*SUPPLIED DATA*.
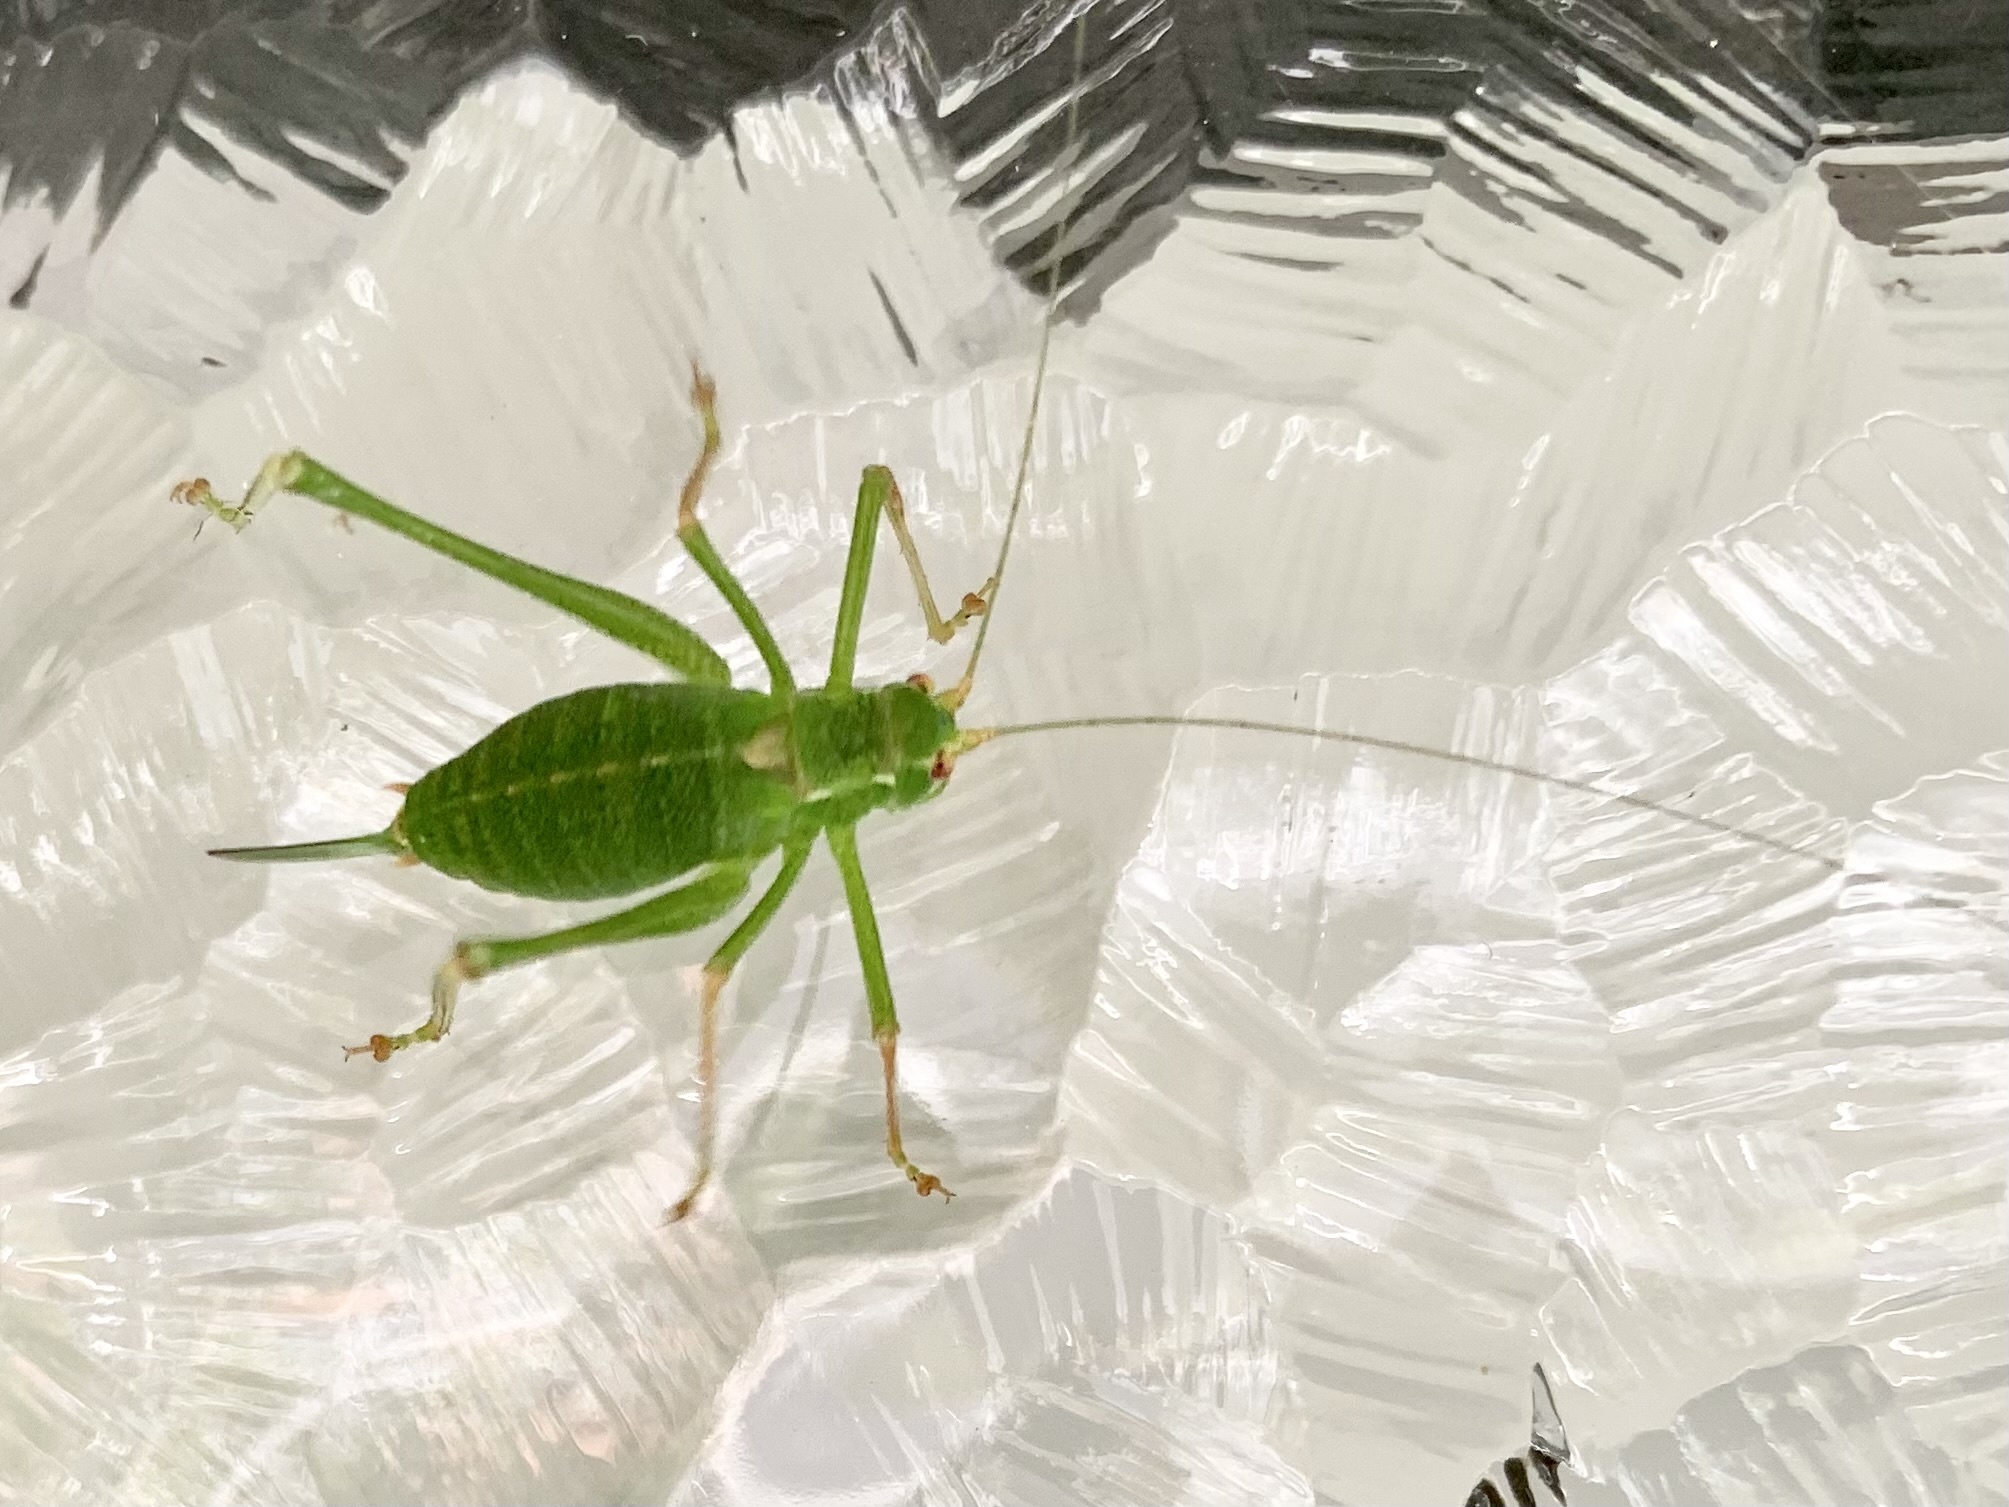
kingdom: Animalia
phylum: Arthropoda
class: Insecta
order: Orthoptera
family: Tettigoniidae
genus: Leptophyes
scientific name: Leptophyes punctatissima
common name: Speckled bush-cricket
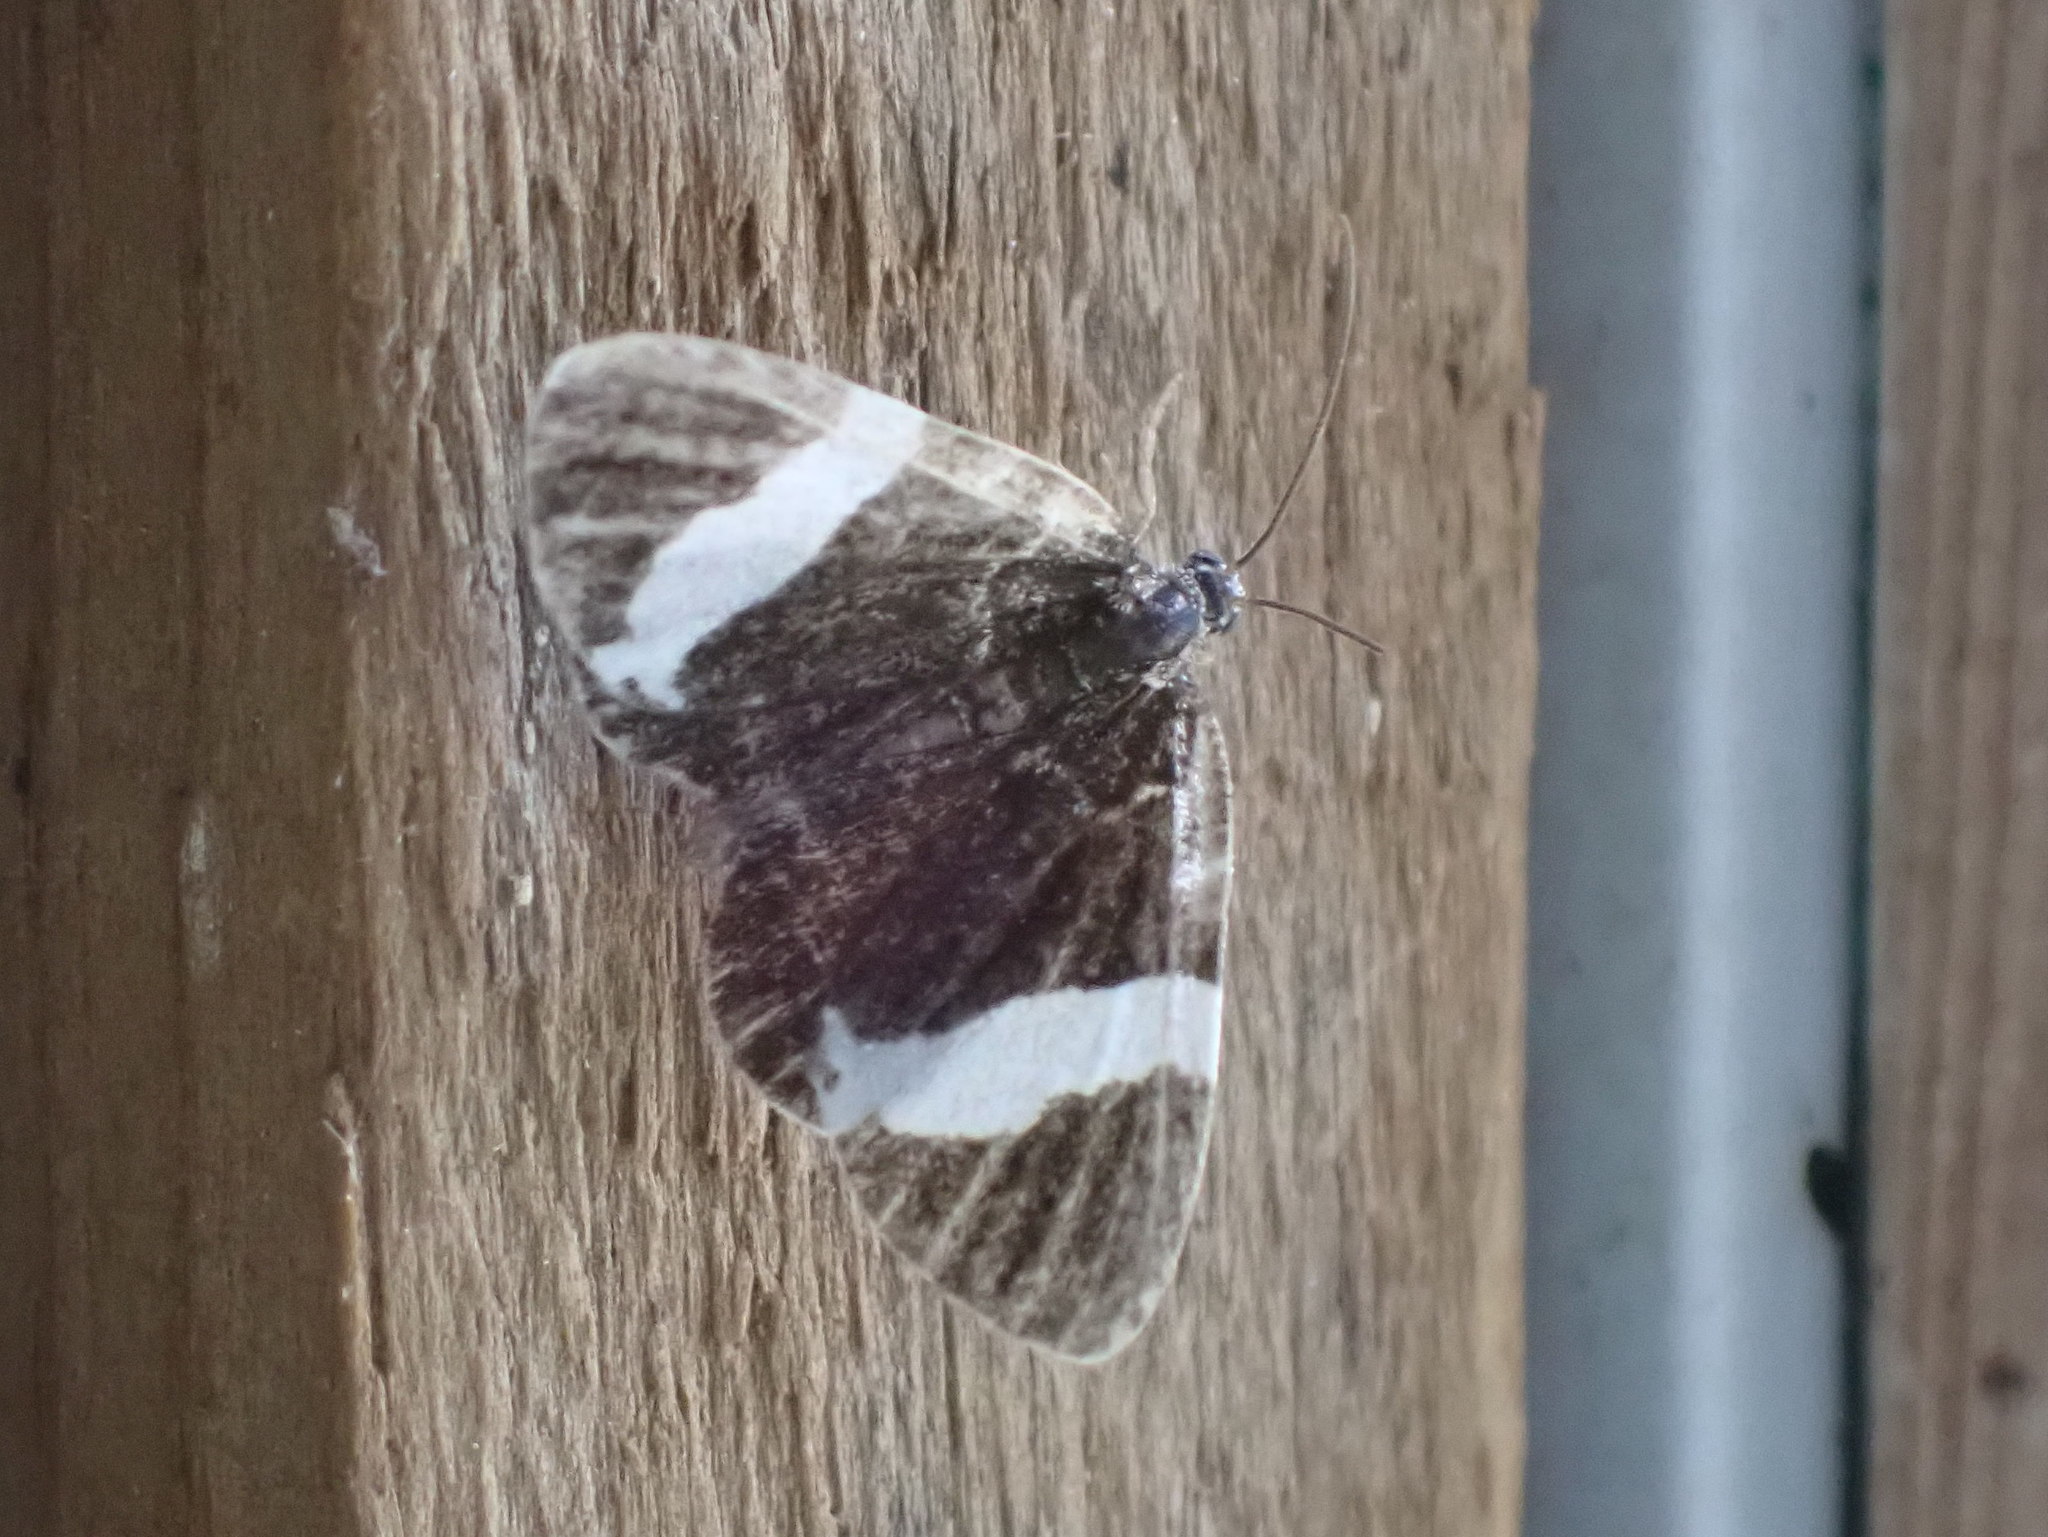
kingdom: Animalia
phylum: Arthropoda
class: Insecta
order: Lepidoptera
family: Geometridae
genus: Trichodezia
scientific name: Trichodezia albovittata
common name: White striped black
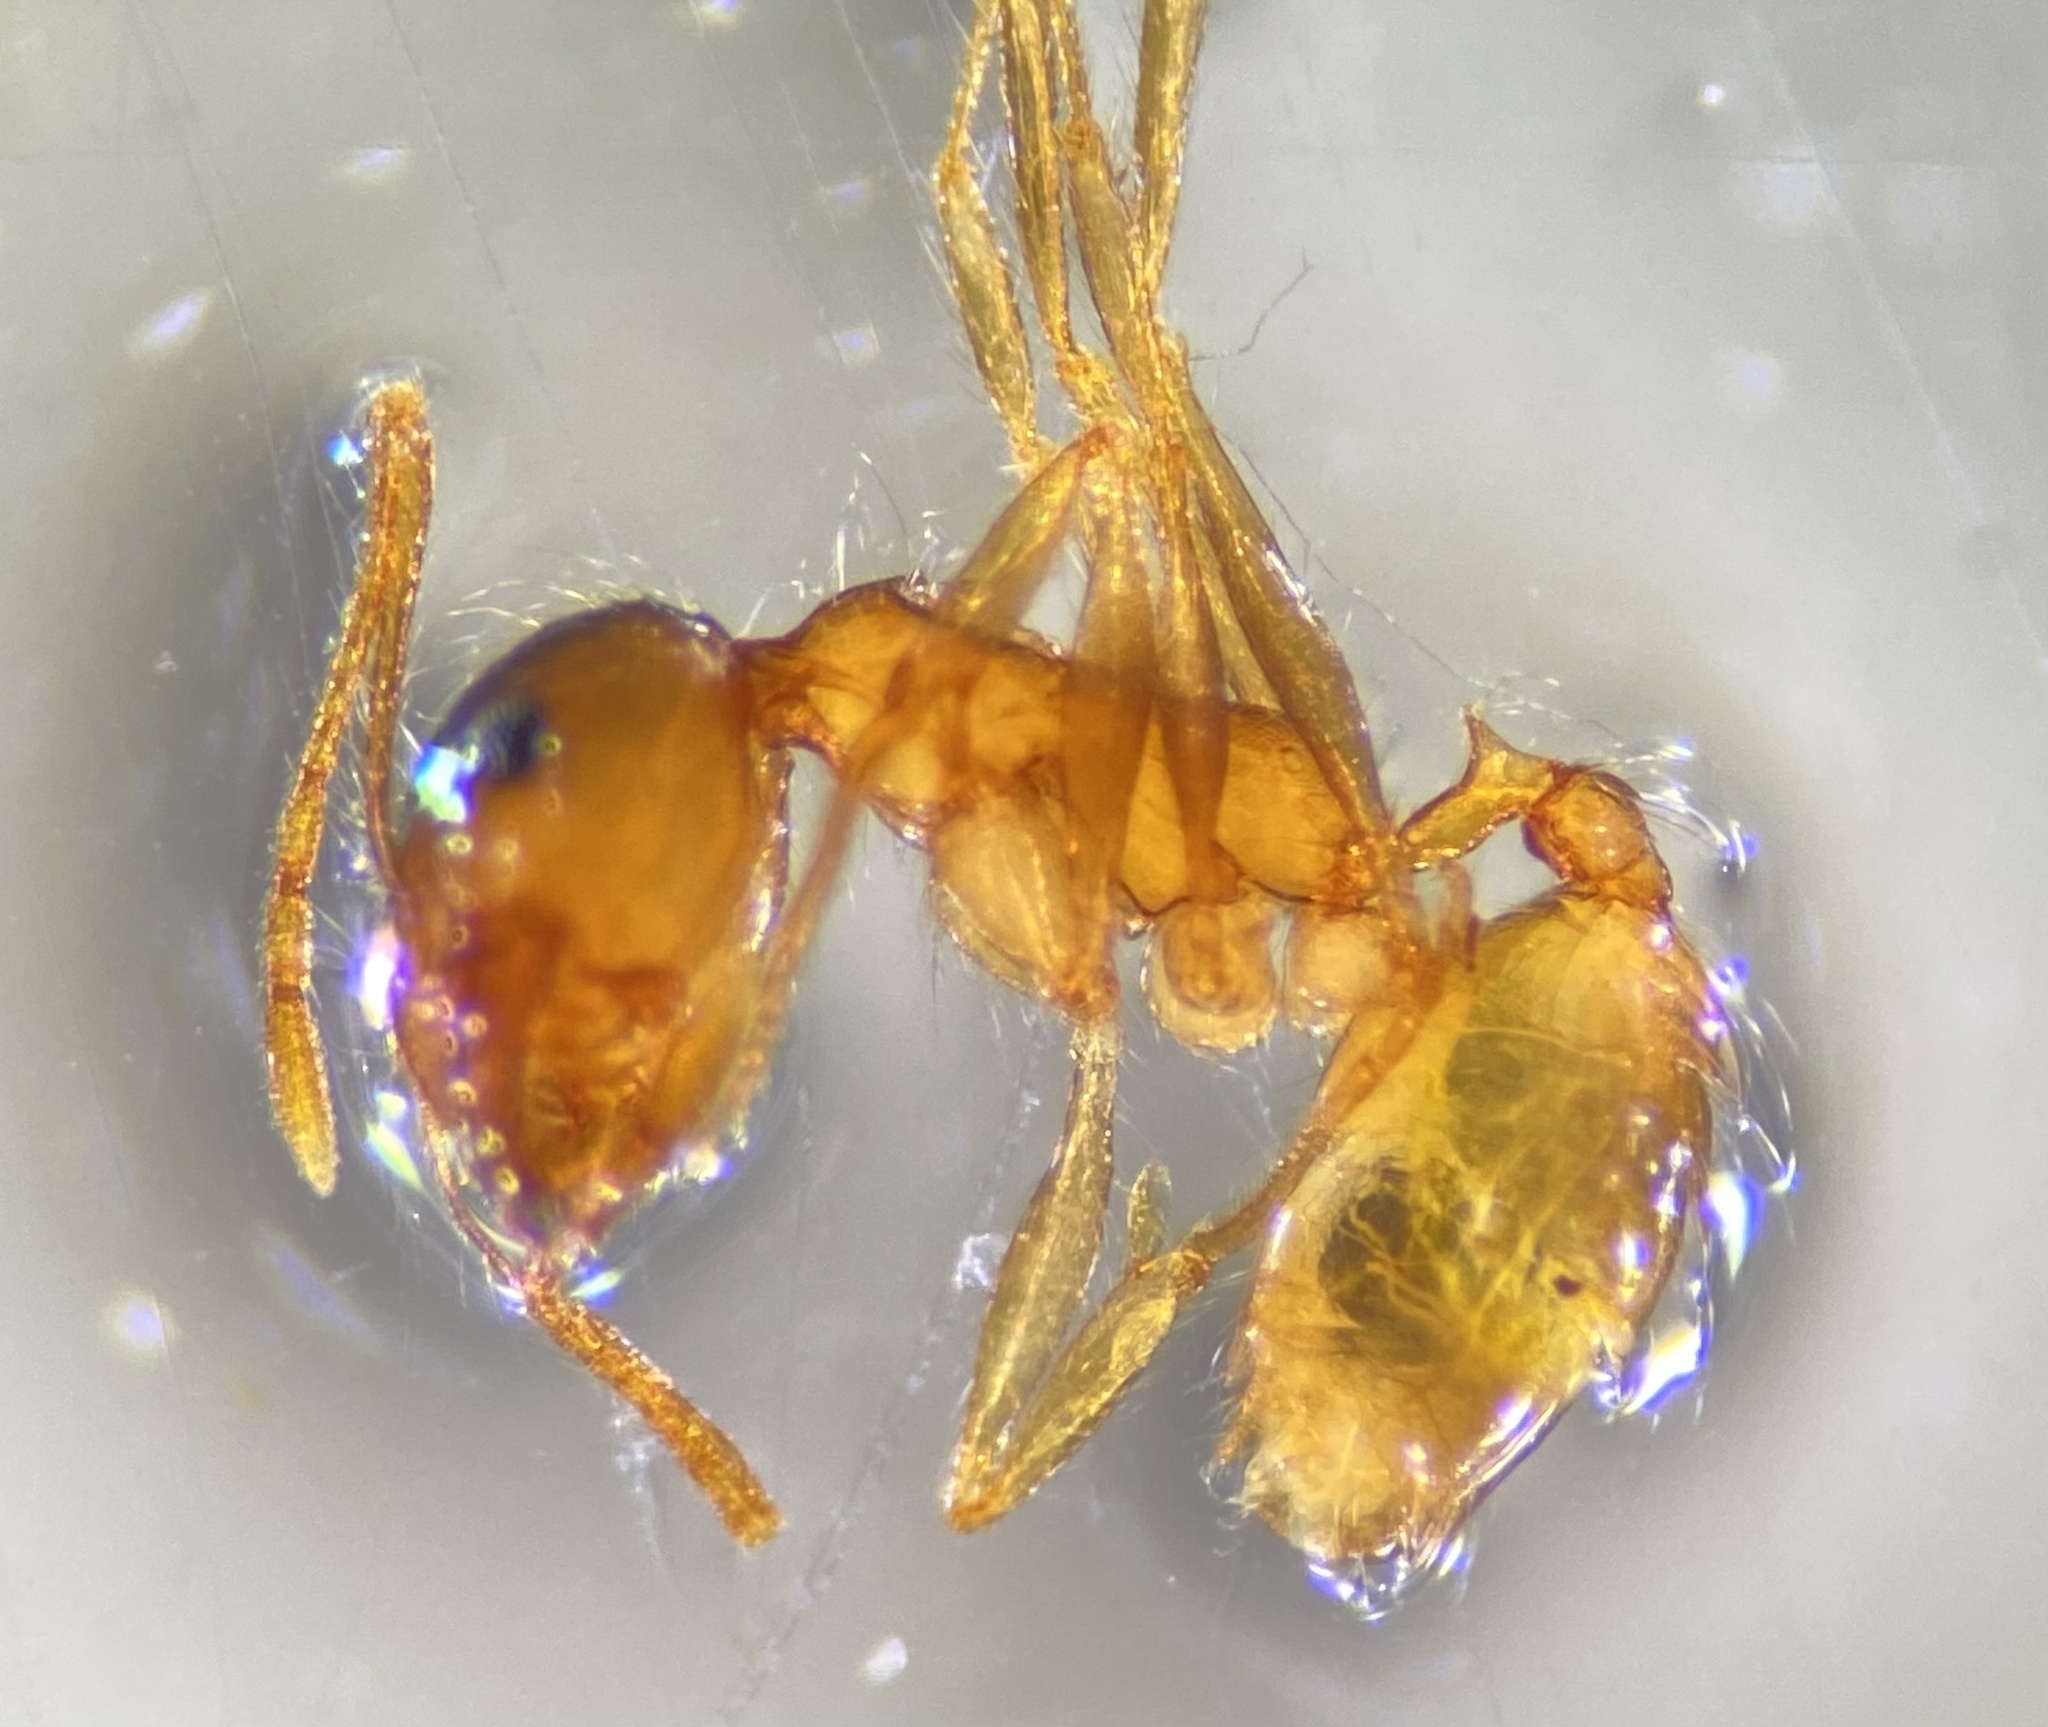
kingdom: Animalia
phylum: Arthropoda
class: Insecta
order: Hymenoptera
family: Formicidae
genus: Pheidole
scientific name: Pheidole morrisii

*REQUIRED TASK*. Lay out every line of the entries above as a Markdown table with the columns "Row" and "Line," numbering the rows from 1. Skip blank lines and leave the pictures out.

*ANSWER TO THE TASK*.
| Row | Line |
|---|---|
| 1 | kingdom: Animalia |
| 2 | phylum: Arthropoda |
| 3 | class: Insecta |
| 4 | order: Orthoptera |
| 5 | family: Tettigoniidae |
| 6 | genus: Leptophyes |
| 7 | scientific name: Leptophyes punctatissima |
| 8 | common name: Speckled bush-cricket |
| 9 | kingdom: Animalia |
| 10 | phylum: Arthropoda |
| 11 | class: Insecta |
| 12 | order: Lepidoptera |
| 13 | family: Geometridae |
| 14 | genus: Trichodezia |
| 15 | scientific name: Trichodezia albovittata |
| 16 | common name: White striped black |
| 17 | kingdom: Animalia |
| 18 | phylum: Arthropoda |
| 19 | class: Insecta |
| 20 | order: Hymenoptera |
| 21 | family: Formicidae |
| 22 | genus: Pheidole |
| 23 | scientific name: Pheidole morrisii |